[Stored dataset items]
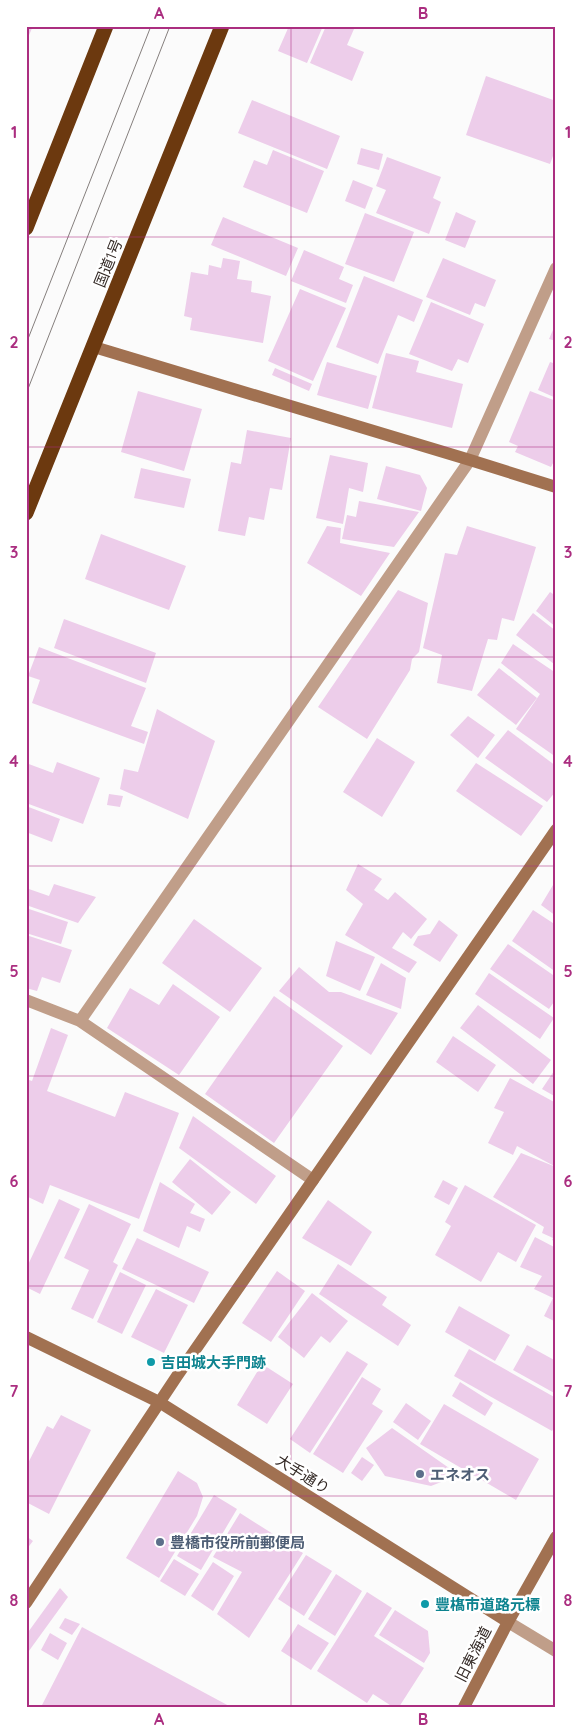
<svg xmlns="http://www.w3.org/2000/svg" width="582" height="1733" viewBox="0 0 582 1733" font-family="Quicksand,'Noto Sans JP',sans-serif">
<style>
.building{fill:#edcdea}
.lines{fill:none;stroke-linecap:round;stroke-linejoin:round}
.street{stroke:#c09e89;stroke-width:12}
.secondary{stroke:#a17151;stroke-width:12}
.highway{stroke:#6c390f;stroke-width:15}
.tram{stroke:#857f7d;stroke-width:1}
.grid{fill:none;stroke:#ab2e80;stroke-width:1;stroke-opacity:0.55}
.culture-dot{fill:#0f9aa8;stroke:#fff;stroke-width:2}
.service-dot{fill:#5c6f8a;stroke:#fff;stroke-width:2}
.labels{text-anchor:middle;dominant-baseline:central;stroke-width:5;stroke-linejoin:round;paint-order:stroke}
.street-label{font-size:15px;fill:#332925;stroke:#fff}
.culture-label{font-size:15px;font-weight:bold;fill:#0d838f;stroke:#fff;text-anchor:start}
.service-label{font-size:15px;font-weight:bold;fill:#4e5e75;stroke:#fff;text-anchor:start}
.neatline{fill:none;stroke:#ab2e80;stroke-width:2}
.grid-label{font-size:16px;text-anchor:middle;font-weight:bold;fill:#ab2e80}
</style>
<rect width="100%" height="100%" fill="#fbfbfb"/>
<path class="building" d="M26 26H33L26 42Z
M289 26H323L307 63 278 51Z
M326 26H347L354 29 347 45 364 52 352 81 310 63Z
M486 76 556 101V148L550 164 466 135Z
M252 100 340 136 327 169 238 133Z
M361 148 383 154 379 170 357 164Z
M273 150 324 171 307 213 243 187 254 160 267 165Z
M387 157 441 177 433 198 441 202 429 234 376 213 386 190 376 186Z
M353 180 373 188 365 209 345 201Z
M456 212 476 221 465 248 445 240Z
M365 213 414 232 394 282 345 264Z
M223 217 298 248 286 276 211 245Z
M304 250 344 267 339 279 353 285 346 303 291 281Z
M223 258 240 261 237 279 252 281 251 292 271 296 263 343 190 330 192 318 184 316 191 272 208 275 209 265 221 268Z
M443 258 496 280 485 307 475 303 470 315 426 297Z
M364 276 423 300 414 322 398 315 378 364 336 347Z
M300 289 346 308 313 381 268 361Z
M431 302 484 324 468 363 458 359 452 371 409 354Z
M556 323V341L549 339Z
M386 353 419 361 416 372 463 384 452 428 372 408Z
M327 362 377 376 368 409 317 395Z
M550 362 556 364V398L538 390Z
M275 368 312 384 309 391 272 375Z
M138 391 202 409 184 471 121 452Z
M530 391 556 401V457L551 467 515 452 518 446 509 442Z
M247 430 291 438 282 490 270 488 264 520 249 517 245 536 218 531 231 462 241 464Z
M330 455 368 463 363 492 349 488 343 524 316 518Z
M386 466 420 475 427 488 421 511 377 499Z
M141 468 191 479 184 508 134 498Z
M359 501 419 512 394 547 342 539 347 515 356 517Z
M327 526 341 528 340 543 390 553 361 596 307 563Z
M467 526 536 547 514 621 502 618 497 640 488 639 472 691 437 683 442 655 423 648 445 553 457 555Z
M101 534 186 566 169 610 85 579Z
M398 590 428 603 419 652 412 659 410 670 367 739 318 707Z
M550 592 556 596V627L536 611Z
M533 613 556 631V662L554 664 516 635Z
M64 619 156 653 146 683 54 648Z
M513 644 556 673V757L516 729 540 694 501 663Z
M39 647 146 688 131 726 148 732 144 744 32 703 40 680 28 676Z
M499 668 537 698 516 725 477 695Z
M157 709 215 741 188 819 120 789 124 769 138 772Z
M468 716 495 735 478 758 450 735Z
M508 730 556 766V791L547 802 485 758Z
M377 738 415 762 382 817 343 792Z
M57 762 100 778 83 824 26 803V763L53 773Z
M476 763 543 806 521 836 456 791Z
M109 794 123 796 120 807 107 805Z
M26 806 60 819 52 842 26 832Z
M358 864 382 879 374 890 388 900 395 892 427 919 411 939 403 932 392 948 417 962 409 973 345 935 363 904 346 890Z
M556 880V916L541 905Z
M54 884 96 897 78 923 26 905V888L49 896Z
M26 908 68 922 61 944 26 933Z
M533 910 556 925V972L512 941Z
M194 919 262 968 230 1012 162 963Z
M439 920 458 935 440 962 413 945 418 936 430 934Z
M26 935 72 950 60 983 42 977 37 991 26 988Z
M336 941 375 957 360 991 326 976Z
M508 944 556 977V999L549 1009 490 969Z
M381 963 406 978 401 1009 366 995Z
M299 967 329 992H341L398 1013 371 1055 279 991Z
M489 973 554 1018 540 1039 475 994Z
M173 984 220 1017 179 1075 107 1028 130 988 159 1005Z
M274 996 343 1046 274 1143 205 1094Z
M478 1005 551 1060 533 1084 460 1028Z
M51 1028 68 1035 47 1091 115 1117 125 1092 179 1113 139 1219 50 1185 43 1204 26 1196V1079L32 1081Z
M453 1036 496 1065 478 1092 436 1062Z
M556 1068V1097L542 1089Z
M510 1078 556 1103V1167L517 1146 513 1155 488 1143 504 1112 494 1108Z
M193 1116 276 1176 256 1204 179 1148Z
M521 1153 556 1167V1242L552 1240 553 1238 542 1233 544 1227 493 1197Z
M190 1159 231 1192 212 1215 172 1182Z
M443 1180 458 1188 449 1205 434 1197Z
M160 1182 195 1204 190 1213 205 1219 200 1232 187 1226 179 1248 143 1231Z
M465 1185 536 1225 516 1262 498 1252 481 1282 435 1255 451 1226 445 1222Z
M59 1199 80 1209 40 1294 26 1287V1269Z
M328 1200 372 1232 351 1266 302 1238Z
M89 1204 131 1224 113 1262 118 1265 93 1319 71 1309 89 1270 64 1258Z
M535 1237 556 1248V1322L544 1316 553 1298 534 1289 542 1276 520 1267Z
M137 1238 209 1272 194 1303 122 1269Z
M338 1264 387 1297 382 1305 411 1325 398 1346 319 1294Z
M277 1271 305 1291 271 1342 242 1323Z
M120 1272 146 1285 122 1334 97 1322Z
M156 1289 188 1305 164 1353 131 1337Z
M312 1293 348 1321 330 1343 321 1336 304 1358 278 1337Z
M459 1306 510 1335 495 1361 445 1332Z
M527 1345 556 1361V1394L513 1370Z
M469 1349 556 1398V1425L552 1431 454 1376Z
M347 1351 368 1364 310 1453 290 1439Z
M262 1364 293 1384 267 1424 237 1405Z
M362 1377 381 1389 372 1404 383 1411 343 1473 313 1454Z
M460 1382 493 1403 485 1416 452 1396Z
M406 1403 431 1421 418 1440 393 1422Z
M444 1404 539 1459 516 1500 420 1444Z
M61 1415 91 1430 49 1514 26 1502V1467L47 1426 53 1429Z
M392 1428 459 1475 431 1486 385 1476 366 1448Z
M362 1457 374 1465 362 1481 351 1473Z
M178 1471 197 1483 203 1497 197 1516 159 1578 126 1558Z
M214 1495 237 1509 201 1570 177 1556Z
M240 1513 303 1553 249 1638 217 1614 242 1572 213 1557Z
M26 1536 33 1541 26 1550Z
M306 1555 332 1571 304 1616 278 1599Z
M174 1559 199 1574 185 1596 160 1581Z
M213 1562 234 1576 213 1611 191 1596Z
M336 1574 362 1591 335 1636 308 1619Z
M60 1588 68 1597 26 1655V1635Z
M367 1592 392 1608 374 1636 424 1668 399 1707H393L373 1694 367 1703 317 1671Z
M395 1610 428 1631 430 1653 424 1663 379 1635Z
M65 1618 80 1624 72 1635 59 1628Z
M298 1624 329 1643 311 1670 281 1651Z
M82 1627 231 1707H41Z
M50 1633 67 1643 58 1660 41 1650Z"/>
<g class="lines">
<path class="street" d="M26 1000 80 1021 313 1180
M80 1021 470 460 556 268
M508 1622 556 1651"/>
<path class="secondary" d="M94 347 470 460 556 487
M26 1337 159 1402 508 1622
M26 1603 177 1376 556 830
M464 1707 508 1622 556 1537"/>
<path class="highway" d="M26 228 106 26
M26 513 222 26"/>
<path class="tram" d="M26 344 151 26
M26 394 170 26"/>
</g>
<path class="grid" d="M291 26V1707M26 237H556M26 447H556M26 657H556M26 866H556M26 1076H556M26 1286H556M26 1496H556"/>
<g class="culture-dot">
<circle cx="151" cy="1362" r="5"/>
<circle cx="425" cy="1604" r="5"/>
</g>
<g class="service-dot">
<circle cx="420" cy="1474" r="5"/>
<circle cx="160" cy="1542" r="5"/>
</g>
<g class="labels">
<g class="street-label">
<text transform="translate(108 263) rotate(-68)">国道1号</text>
<text transform="translate(303 1474) rotate(32)">大手通り</text>
<text transform="translate(473 1654) rotate(-63)">旧東海道</text>
</g>
<g class="culture-label">
<text x="161" y="1362">吉田城大手門跡</text>
<text x="435" y="1604">豐𣘺市道路元標</text>
</g>
<g class="service-label">
<text x="430" y="1474">エネオス</text>
<text x="170" y="1542">豊橋市役所前郵便局</text>
</g>
</g>
<rect width="582" height="1733" fill="none" stroke="#ffffff" stroke-width="55"/>
<rect x="28" y="28" width="526" height="1678" class="neatline"/>
<g class="grid-label">
<text x="159" y="19">A</text>
<text x="423" y="19">B</text>
<text x="14" y="138">1</text>
<text x="568" y="138">1</text>
<text x="14" y="348">2</text>
<text x="568" y="348">2</text>
<text x="14" y="558">3</text>
<text x="568" y="558">3</text>
<text x="14" y="767">4</text>
<text x="568" y="767">4</text>
<text x="14" y="977">5</text>
<text x="568" y="977">5</text>
<text x="14" y="1187">6</text>
<text x="568" y="1187">6</text>
<text x="14" y="1397">7</text>
<text x="568" y="1397">7</text>
<text x="14" y="1606">8</text>
<text x="568" y="1606">8</text>
<text x="159" y="1725">A</text>
<text x="423" y="1725">B</text>
</g>
</svg>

## What you need to do:
Filter the records above for lines with "tram".

## Completed task:
.tram{stroke:#857f7d;stroke-width:1}
<path class="tram" d="M26 344 151 26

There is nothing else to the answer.